Le président François Durovray, ainsi que d’autres élus de la majorité, n’en démordent pas. « Vous ne contestez pas l’emprunt toxique », pointe l’élu LR. Nicolas Méary, élu de la majorité sur le canton de Brétigny, rebondit : « Il faut regarder la réalité en face, beaucoup de décisions ont été prises sans se rendre compte de la situation. Il y a eu des aveuglements et la situation est inquiétante : que devons-nous faire ? »

« Pas une seule fois vous n’avez déposé un amendement, pour nous dire d’arrêter ce qu’on faisait, répond l’ancien président. Le cabinet Klopfer, présent ici, nous conseillait. Qu’auriez-vous fait à notre place ? »

Plus étonnante, l’intervention de Georges Tron, chef de file des Républicains en Essonne. Si l’élu de Draveil partage d’une même voix les reproches de sa majorité sur la situation financière du département, il se fait plus nuancé sur les accusations : « On ne peut pas vous reprocher d’avoir fait exploser la pression fiscale. (…) Vous avez géré avec finesse la composition de la dette. »


Une dette qui reste élevée

Si la gauche parle d’une dette « saine », et martèle que « les banques nous font confiance », celle de l’Essonne (911 millions d’euros) reste très élevée par rapport aux autres départements. « C’est une contrainte, et indépendamment des rattachements, il est nécessaire de la prendre en compte pour les décisions », rappelle Michel Klopfer.

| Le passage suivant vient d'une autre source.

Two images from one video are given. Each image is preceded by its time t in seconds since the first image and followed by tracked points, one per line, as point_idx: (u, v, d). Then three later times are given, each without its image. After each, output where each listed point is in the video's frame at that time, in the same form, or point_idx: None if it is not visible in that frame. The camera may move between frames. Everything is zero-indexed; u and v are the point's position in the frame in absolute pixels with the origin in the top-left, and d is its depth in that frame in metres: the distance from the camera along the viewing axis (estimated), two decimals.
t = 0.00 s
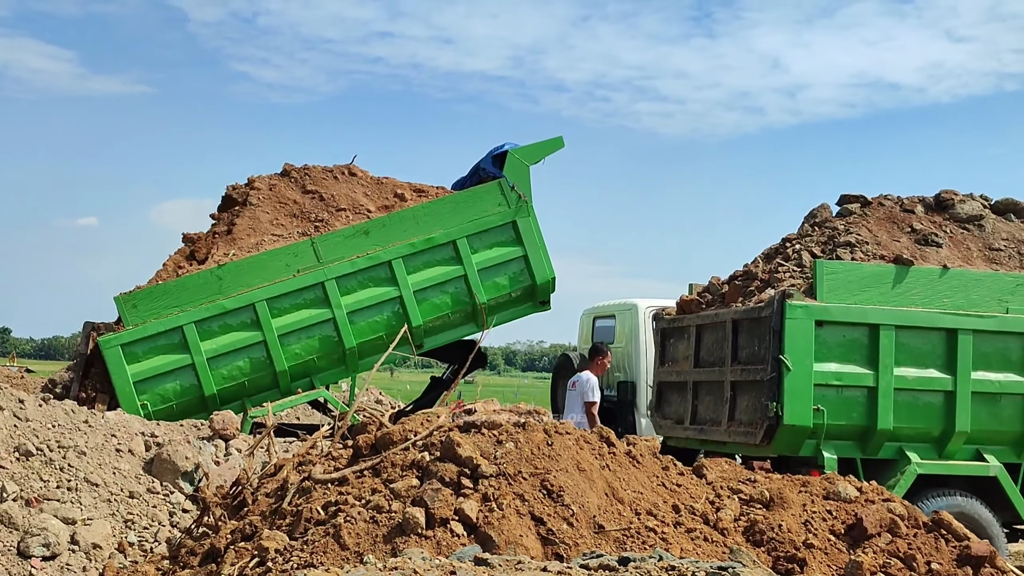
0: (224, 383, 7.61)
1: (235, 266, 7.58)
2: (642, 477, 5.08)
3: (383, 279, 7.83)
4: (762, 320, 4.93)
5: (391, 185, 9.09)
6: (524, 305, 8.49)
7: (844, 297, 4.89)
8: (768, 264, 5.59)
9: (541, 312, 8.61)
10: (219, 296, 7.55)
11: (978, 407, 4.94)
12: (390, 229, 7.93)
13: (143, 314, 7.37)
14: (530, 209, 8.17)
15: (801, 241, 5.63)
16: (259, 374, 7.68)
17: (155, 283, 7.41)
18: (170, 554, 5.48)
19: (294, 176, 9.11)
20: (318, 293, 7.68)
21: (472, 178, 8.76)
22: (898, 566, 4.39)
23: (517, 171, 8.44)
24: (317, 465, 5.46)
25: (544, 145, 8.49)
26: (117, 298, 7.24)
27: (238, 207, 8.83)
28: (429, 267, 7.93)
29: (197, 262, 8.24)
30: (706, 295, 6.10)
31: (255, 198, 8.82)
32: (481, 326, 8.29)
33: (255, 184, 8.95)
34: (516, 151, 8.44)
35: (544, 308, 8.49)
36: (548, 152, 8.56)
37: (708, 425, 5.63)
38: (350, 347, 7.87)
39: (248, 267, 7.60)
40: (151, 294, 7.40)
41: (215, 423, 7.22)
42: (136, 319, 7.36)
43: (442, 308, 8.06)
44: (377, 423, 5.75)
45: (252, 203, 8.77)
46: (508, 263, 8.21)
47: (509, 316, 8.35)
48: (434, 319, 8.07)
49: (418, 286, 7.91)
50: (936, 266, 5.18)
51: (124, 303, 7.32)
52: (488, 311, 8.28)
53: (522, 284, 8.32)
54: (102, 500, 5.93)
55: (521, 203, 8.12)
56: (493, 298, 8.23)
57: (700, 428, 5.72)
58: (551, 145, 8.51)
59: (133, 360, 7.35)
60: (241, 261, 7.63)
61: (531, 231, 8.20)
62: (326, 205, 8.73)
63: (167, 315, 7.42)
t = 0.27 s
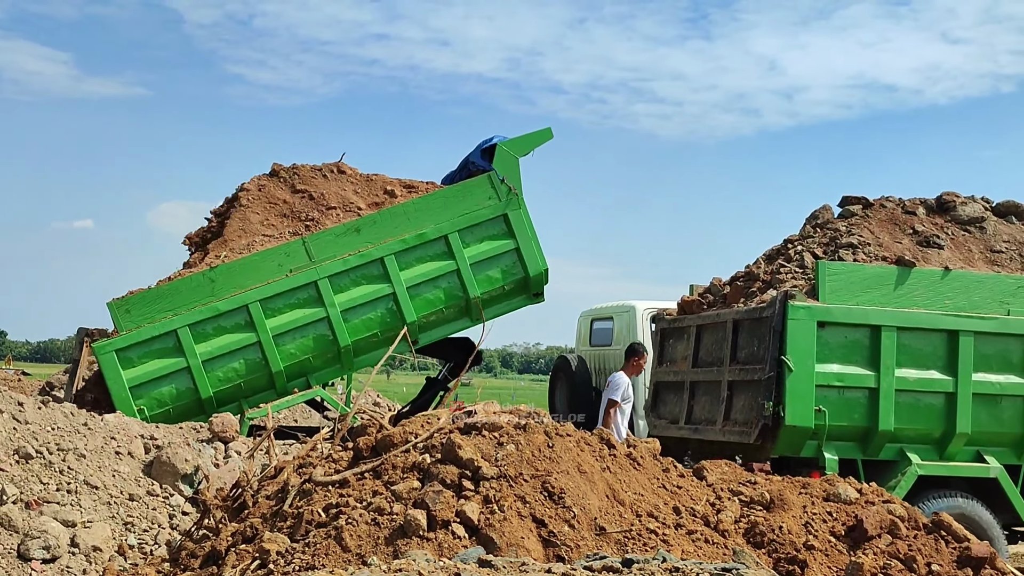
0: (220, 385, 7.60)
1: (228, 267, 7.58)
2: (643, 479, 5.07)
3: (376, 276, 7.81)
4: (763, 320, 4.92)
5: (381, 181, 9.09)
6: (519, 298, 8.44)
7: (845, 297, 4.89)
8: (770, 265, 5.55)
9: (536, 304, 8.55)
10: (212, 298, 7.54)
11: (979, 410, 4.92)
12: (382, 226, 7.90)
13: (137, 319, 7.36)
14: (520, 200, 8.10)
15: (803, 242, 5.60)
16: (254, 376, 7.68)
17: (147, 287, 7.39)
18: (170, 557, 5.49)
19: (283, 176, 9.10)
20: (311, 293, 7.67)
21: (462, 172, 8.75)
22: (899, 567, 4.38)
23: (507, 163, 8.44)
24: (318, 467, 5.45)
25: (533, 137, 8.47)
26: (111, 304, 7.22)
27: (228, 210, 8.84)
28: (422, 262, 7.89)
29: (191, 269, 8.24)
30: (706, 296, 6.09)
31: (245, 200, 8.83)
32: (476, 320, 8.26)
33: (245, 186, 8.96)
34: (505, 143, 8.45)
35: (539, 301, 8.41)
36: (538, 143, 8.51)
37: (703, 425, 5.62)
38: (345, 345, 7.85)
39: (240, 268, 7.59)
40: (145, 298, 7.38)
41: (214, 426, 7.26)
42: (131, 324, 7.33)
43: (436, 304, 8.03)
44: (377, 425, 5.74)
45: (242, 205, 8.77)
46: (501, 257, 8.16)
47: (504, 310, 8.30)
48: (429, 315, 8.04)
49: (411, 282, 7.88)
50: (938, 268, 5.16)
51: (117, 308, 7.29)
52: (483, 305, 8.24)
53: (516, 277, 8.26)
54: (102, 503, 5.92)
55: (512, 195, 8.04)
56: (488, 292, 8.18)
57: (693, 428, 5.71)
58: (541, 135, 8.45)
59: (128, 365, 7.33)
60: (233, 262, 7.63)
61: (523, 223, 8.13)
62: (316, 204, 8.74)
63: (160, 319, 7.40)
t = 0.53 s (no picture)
0: (214, 382, 7.59)
1: (218, 265, 7.55)
2: (641, 476, 5.07)
3: (367, 268, 7.80)
4: (763, 316, 4.92)
5: (368, 172, 9.05)
6: (509, 286, 8.46)
7: (846, 294, 4.87)
8: (770, 262, 5.56)
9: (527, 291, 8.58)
10: (203, 296, 7.52)
11: (978, 407, 4.92)
12: (371, 218, 7.90)
13: (128, 319, 7.32)
14: (509, 188, 8.10)
15: (802, 239, 5.59)
16: (248, 372, 7.67)
17: (137, 287, 7.37)
18: (168, 554, 5.49)
19: (270, 171, 9.08)
20: (303, 287, 7.65)
21: (449, 162, 8.67)
22: (897, 564, 4.38)
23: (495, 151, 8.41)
24: (316, 465, 5.45)
25: (520, 123, 8.40)
26: (101, 305, 7.19)
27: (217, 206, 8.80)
28: (413, 254, 7.89)
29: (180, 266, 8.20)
30: (706, 293, 6.07)
31: (234, 196, 8.82)
32: (469, 310, 8.28)
33: (231, 183, 8.94)
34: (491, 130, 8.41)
35: (530, 288, 8.44)
36: (524, 130, 8.51)
37: (702, 422, 5.62)
38: (338, 339, 7.86)
39: (230, 265, 7.57)
40: (136, 299, 7.35)
41: (211, 424, 7.25)
42: (122, 325, 7.30)
43: (428, 294, 8.04)
44: (374, 422, 5.74)
45: (231, 202, 8.75)
46: (492, 245, 8.16)
47: (496, 298, 8.32)
48: (421, 306, 8.05)
49: (402, 274, 7.88)
50: (937, 265, 5.15)
51: (108, 309, 7.27)
52: (474, 295, 8.25)
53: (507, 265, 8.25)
54: (99, 501, 5.92)
55: (500, 183, 8.02)
56: (479, 282, 8.19)
57: (694, 424, 5.70)
58: (527, 122, 8.44)
59: (122, 366, 7.30)
60: (222, 259, 7.61)
61: (512, 211, 8.13)
62: (304, 198, 8.70)
63: (152, 318, 7.38)
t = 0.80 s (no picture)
0: (210, 379, 7.58)
1: (210, 260, 7.55)
2: (639, 472, 5.07)
3: (360, 260, 7.79)
4: (760, 313, 4.93)
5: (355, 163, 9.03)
6: (503, 272, 8.42)
7: (844, 291, 4.86)
8: (767, 259, 5.54)
9: (521, 277, 8.56)
10: (197, 292, 7.52)
11: (976, 403, 4.91)
12: (362, 209, 7.89)
13: (121, 318, 7.32)
14: (499, 174, 8.06)
15: (799, 236, 5.56)
16: (243, 367, 7.66)
17: (130, 285, 7.37)
18: (167, 550, 5.49)
19: (258, 166, 9.07)
20: (295, 280, 7.65)
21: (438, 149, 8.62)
22: (896, 560, 4.39)
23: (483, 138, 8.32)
24: (315, 461, 5.45)
25: (508, 108, 8.35)
26: (95, 303, 7.20)
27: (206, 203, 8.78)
28: (404, 243, 7.88)
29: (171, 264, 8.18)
30: (704, 290, 6.07)
31: (223, 193, 8.81)
32: (463, 298, 8.26)
33: (218, 179, 8.93)
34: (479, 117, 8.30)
35: (524, 274, 8.41)
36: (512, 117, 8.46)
37: (698, 418, 5.62)
38: (334, 331, 7.85)
39: (223, 260, 7.57)
40: (129, 297, 7.36)
41: (211, 420, 7.21)
42: (116, 324, 7.30)
43: (421, 283, 8.02)
44: (373, 418, 5.74)
45: (220, 198, 8.74)
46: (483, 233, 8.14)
47: (490, 286, 8.29)
48: (415, 295, 8.04)
49: (395, 264, 7.86)
50: (934, 261, 5.12)
51: (101, 309, 7.30)
52: (468, 283, 8.24)
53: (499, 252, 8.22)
54: (97, 497, 5.92)
55: (489, 169, 7.99)
56: (472, 270, 8.17)
57: (690, 421, 5.70)
58: (514, 108, 8.42)
59: (118, 365, 7.29)
60: (215, 255, 7.61)
61: (502, 197, 8.09)
62: (293, 191, 8.69)
63: (145, 316, 7.38)
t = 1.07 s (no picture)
0: (209, 377, 7.59)
1: (204, 259, 7.53)
2: (639, 471, 5.08)
3: (354, 254, 7.78)
4: (759, 311, 4.93)
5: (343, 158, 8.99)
6: (497, 262, 8.40)
7: (844, 291, 4.86)
8: (766, 259, 5.53)
9: (516, 266, 8.54)
10: (192, 291, 7.51)
11: (976, 403, 4.91)
12: (355, 203, 7.85)
13: (117, 319, 7.32)
14: (490, 164, 8.03)
15: (799, 235, 5.55)
16: (240, 365, 7.67)
17: (125, 286, 7.36)
18: (167, 549, 5.50)
19: (246, 166, 9.03)
20: (290, 276, 7.64)
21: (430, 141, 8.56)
22: (895, 559, 4.39)
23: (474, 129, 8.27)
24: (315, 460, 5.45)
25: (498, 98, 8.28)
26: (90, 305, 7.19)
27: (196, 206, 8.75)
28: (398, 236, 7.86)
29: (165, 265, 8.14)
30: (704, 289, 6.06)
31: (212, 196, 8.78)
32: (458, 289, 8.26)
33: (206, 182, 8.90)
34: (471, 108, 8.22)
35: (518, 263, 8.39)
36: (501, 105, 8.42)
37: (695, 416, 5.62)
38: (330, 326, 7.86)
39: (216, 258, 7.55)
40: (124, 298, 7.35)
41: (211, 419, 7.22)
42: (112, 325, 7.30)
43: (416, 276, 8.02)
44: (373, 417, 5.75)
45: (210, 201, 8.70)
46: (477, 223, 8.12)
47: (484, 277, 8.28)
48: (410, 288, 8.04)
49: (389, 257, 7.85)
50: (935, 261, 5.12)
51: (97, 310, 7.31)
52: (463, 274, 8.23)
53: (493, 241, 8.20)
54: (98, 496, 5.93)
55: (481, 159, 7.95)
56: (466, 261, 8.16)
57: (687, 419, 5.70)
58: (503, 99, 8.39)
59: (116, 366, 7.30)
60: (208, 253, 7.59)
61: (495, 187, 8.05)
62: (284, 187, 8.66)
63: (141, 317, 7.38)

Avant de pointer le fait que le rôle d’un consultant en finances est avant tout « pédagogique », et qu’en aucun cas il n’influera sur les décisions politiques d’un bord ou de l’autre. Mais le constat est là : le rapport précise aussi qu’il faudra prévoir une baisse des recettes, d’environ 72 millions d’euros, et une augmentation des dépenses de fonctionnement, estimée à 1,4 %.

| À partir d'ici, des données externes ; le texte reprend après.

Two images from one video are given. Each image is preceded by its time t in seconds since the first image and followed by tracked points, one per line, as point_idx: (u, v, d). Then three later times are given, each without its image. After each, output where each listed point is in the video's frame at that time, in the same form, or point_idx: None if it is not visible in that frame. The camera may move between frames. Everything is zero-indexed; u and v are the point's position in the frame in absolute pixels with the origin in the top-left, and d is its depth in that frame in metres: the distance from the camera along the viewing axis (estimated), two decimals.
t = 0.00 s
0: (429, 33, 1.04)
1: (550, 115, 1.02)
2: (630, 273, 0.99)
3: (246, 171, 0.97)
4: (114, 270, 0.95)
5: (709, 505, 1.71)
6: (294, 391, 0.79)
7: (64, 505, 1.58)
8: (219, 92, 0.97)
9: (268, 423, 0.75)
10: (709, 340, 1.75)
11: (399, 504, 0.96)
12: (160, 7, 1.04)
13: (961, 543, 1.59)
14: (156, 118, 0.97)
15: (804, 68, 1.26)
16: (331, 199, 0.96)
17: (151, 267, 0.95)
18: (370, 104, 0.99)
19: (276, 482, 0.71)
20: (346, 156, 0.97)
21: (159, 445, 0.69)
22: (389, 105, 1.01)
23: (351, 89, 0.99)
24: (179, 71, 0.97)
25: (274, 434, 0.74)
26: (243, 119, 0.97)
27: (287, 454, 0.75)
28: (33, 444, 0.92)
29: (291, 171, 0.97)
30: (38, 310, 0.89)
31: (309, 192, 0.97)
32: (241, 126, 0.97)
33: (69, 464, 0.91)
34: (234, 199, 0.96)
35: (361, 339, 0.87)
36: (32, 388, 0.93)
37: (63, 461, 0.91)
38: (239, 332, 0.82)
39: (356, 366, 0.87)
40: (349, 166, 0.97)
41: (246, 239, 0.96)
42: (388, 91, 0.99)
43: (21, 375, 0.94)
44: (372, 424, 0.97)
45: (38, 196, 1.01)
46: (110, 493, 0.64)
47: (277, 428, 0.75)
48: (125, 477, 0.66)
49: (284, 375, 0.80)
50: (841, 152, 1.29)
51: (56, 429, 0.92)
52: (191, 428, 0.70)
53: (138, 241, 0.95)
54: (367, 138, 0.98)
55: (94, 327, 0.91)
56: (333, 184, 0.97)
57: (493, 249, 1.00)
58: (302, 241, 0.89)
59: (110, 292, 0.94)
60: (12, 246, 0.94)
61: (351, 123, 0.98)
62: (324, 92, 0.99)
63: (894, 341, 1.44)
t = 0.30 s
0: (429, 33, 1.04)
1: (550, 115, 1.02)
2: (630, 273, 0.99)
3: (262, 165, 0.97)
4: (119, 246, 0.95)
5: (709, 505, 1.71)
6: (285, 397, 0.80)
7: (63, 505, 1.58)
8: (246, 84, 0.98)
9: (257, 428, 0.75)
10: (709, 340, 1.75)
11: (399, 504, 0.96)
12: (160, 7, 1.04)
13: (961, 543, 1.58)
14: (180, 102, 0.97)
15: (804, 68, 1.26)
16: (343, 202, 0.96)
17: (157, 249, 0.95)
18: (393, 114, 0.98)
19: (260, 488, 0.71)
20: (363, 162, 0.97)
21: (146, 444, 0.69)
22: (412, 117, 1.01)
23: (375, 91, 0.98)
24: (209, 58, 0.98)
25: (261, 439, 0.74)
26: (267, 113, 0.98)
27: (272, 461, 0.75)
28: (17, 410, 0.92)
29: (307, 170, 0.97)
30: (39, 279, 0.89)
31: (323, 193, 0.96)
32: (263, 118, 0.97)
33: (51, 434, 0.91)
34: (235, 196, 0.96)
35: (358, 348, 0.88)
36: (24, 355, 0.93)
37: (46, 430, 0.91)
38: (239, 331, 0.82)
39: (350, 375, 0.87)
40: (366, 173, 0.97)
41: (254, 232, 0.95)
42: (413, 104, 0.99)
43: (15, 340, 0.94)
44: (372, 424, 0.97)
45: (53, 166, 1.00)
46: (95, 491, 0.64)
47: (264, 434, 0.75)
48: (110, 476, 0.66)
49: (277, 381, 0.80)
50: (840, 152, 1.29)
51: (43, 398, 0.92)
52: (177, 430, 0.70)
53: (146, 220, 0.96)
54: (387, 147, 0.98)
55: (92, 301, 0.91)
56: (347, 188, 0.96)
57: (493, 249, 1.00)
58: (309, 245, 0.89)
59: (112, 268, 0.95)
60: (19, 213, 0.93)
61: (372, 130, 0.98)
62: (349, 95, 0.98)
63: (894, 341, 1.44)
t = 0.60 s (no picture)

« Nous devons prendre des décisions fortes, vigoureuses, d’ici à 2016, si nous voulons éviter la mise sous tutelle, finit par annoncer François Durovray à la fin des quatre heures de débat. Oui, nous allons prendre un certain nombre de décisions pas faciles. » Augmentation des impôts locaux, suppression de postes au département ou baisse des investissements ? Pas plus de précisions n’ont été apportées lors de cette séance. Réponse en janvier, quand sera voté le budget 2016.